** INPUT MATERIAL follows **

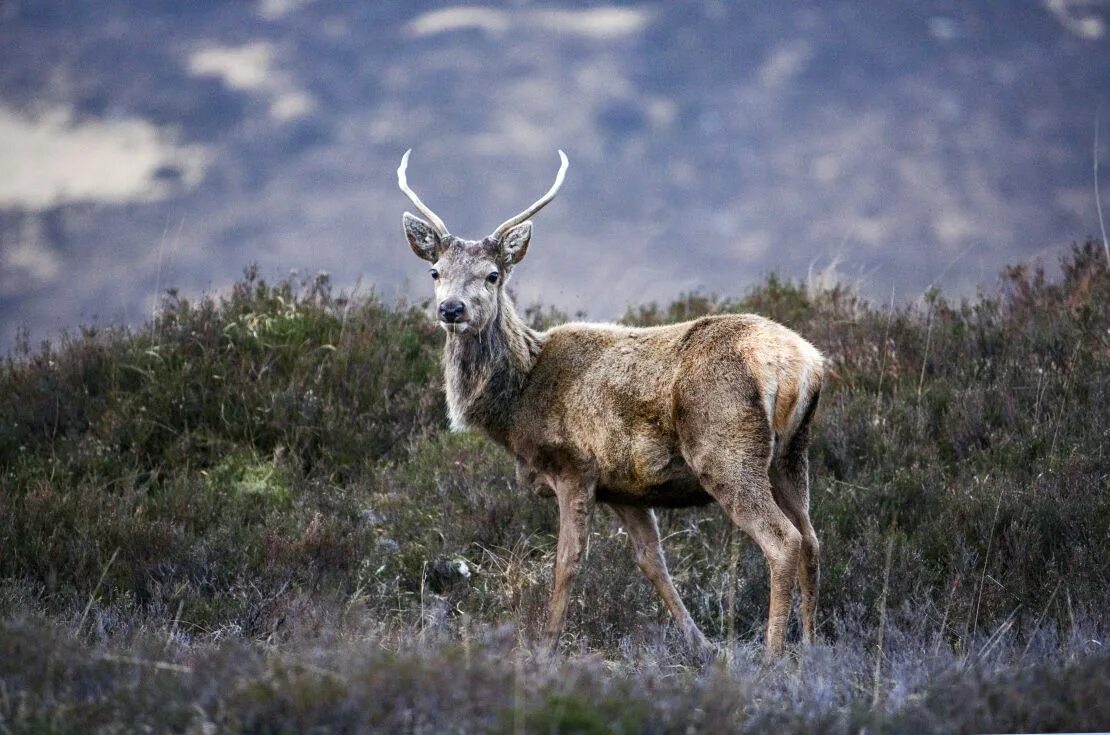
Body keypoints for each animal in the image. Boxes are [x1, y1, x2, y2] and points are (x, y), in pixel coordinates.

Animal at [399, 149, 825, 661]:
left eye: (492, 274)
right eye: (435, 272)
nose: (452, 309)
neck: (518, 405)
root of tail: (804, 363)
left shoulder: (573, 466)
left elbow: (567, 560)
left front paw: (546, 647)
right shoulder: (625, 487)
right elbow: (651, 561)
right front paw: (700, 644)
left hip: (727, 449)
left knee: (783, 541)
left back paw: (772, 656)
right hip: (792, 454)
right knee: (812, 539)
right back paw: (812, 647)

** End of INPUT MATERIAL **

WORK INSTRUCTIONS
The answer should consist of every line from the listing above that includes the word "left".

RESULT BELOW
left eye: (492, 274)
left shoulder: (573, 466)
left elbow: (567, 560)
left front paw: (546, 647)
left hip: (727, 449)
left knee: (783, 541)
left back paw: (772, 656)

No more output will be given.